A live-only Q&A session scheduled for Wednesday, 28 October, 12–1 p.m. ET, via Zoom.

Registration has closed; all seats are full.

Paper is a vital component of the descriptive bibliographical examination of books and other artifactual descriptions (e.g., those for maps and works of art). To understand the various characteristics of traditional Western paper made by hand and machine—for instance, marks made by the wire screens of hand moulds or machines, paper grain direction, and differences in felt and wire sides of paper—it is necessary to become familiar with how these papers are manufactured. This presentation covers the processes by which paper in the West was typically made by hand up to the end of the eighteenth century and by machine during the nineteenth century.
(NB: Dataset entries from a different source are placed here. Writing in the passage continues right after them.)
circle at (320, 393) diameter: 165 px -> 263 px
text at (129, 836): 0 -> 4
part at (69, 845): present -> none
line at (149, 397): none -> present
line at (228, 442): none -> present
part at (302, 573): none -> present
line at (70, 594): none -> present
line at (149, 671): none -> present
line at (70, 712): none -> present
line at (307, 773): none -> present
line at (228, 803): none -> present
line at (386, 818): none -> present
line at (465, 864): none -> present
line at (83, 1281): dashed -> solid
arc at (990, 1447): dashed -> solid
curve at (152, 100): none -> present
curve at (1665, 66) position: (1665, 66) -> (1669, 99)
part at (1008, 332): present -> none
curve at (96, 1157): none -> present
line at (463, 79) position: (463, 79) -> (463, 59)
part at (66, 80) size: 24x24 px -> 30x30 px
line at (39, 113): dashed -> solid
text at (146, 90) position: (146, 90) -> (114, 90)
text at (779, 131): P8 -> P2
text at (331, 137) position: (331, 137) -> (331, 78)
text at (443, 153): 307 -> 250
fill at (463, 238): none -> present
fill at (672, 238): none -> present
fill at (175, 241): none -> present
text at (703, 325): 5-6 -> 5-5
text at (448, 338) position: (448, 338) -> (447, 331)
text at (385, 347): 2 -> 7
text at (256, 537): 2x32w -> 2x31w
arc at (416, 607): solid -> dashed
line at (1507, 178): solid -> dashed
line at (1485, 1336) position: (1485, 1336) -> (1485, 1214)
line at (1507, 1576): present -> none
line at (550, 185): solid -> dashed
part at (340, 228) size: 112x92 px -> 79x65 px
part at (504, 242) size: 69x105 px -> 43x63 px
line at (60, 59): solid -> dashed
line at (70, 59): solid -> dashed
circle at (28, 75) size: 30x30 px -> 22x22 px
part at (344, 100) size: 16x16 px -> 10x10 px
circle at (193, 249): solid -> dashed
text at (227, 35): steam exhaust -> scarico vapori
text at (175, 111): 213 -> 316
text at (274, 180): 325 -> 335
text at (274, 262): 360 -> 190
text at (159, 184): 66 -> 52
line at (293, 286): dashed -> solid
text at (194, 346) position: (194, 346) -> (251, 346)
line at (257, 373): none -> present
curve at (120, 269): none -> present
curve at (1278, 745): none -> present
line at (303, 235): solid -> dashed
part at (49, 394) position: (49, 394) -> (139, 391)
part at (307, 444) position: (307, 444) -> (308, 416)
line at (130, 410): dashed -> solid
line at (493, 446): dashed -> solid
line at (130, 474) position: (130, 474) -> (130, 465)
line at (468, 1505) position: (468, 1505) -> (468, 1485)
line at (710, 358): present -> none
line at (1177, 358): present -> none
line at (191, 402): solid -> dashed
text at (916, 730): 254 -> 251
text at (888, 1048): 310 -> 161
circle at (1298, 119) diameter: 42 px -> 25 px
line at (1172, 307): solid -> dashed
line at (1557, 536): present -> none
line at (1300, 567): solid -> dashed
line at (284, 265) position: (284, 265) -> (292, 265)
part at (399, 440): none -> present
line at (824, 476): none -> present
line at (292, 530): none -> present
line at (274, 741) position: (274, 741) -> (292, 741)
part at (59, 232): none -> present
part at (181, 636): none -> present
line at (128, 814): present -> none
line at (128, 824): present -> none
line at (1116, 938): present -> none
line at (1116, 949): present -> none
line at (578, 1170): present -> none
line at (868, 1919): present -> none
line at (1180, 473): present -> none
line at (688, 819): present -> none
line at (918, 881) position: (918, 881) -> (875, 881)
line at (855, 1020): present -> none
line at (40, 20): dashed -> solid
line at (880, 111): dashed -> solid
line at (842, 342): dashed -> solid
It also covers the various ways that these characteristics can be seen in paper.

Cathleen Baker is hosting a Q&A session on “Paper as Bibliographical Evidence: How Making Paper by Hand and by Machine Impacts Its Characteristics” primarily for applicants to G-75 “Paper as Bibliographical Evidence.” Before the Q&A session, everyone is expected to complete three readings that will be distributed as PDFs to the group: Introduction; Part 1: Handmade Paper; and Part 2: Machine-Made Paper. Participants are encouraged to submit questions to Cathy in advance of the Q&A.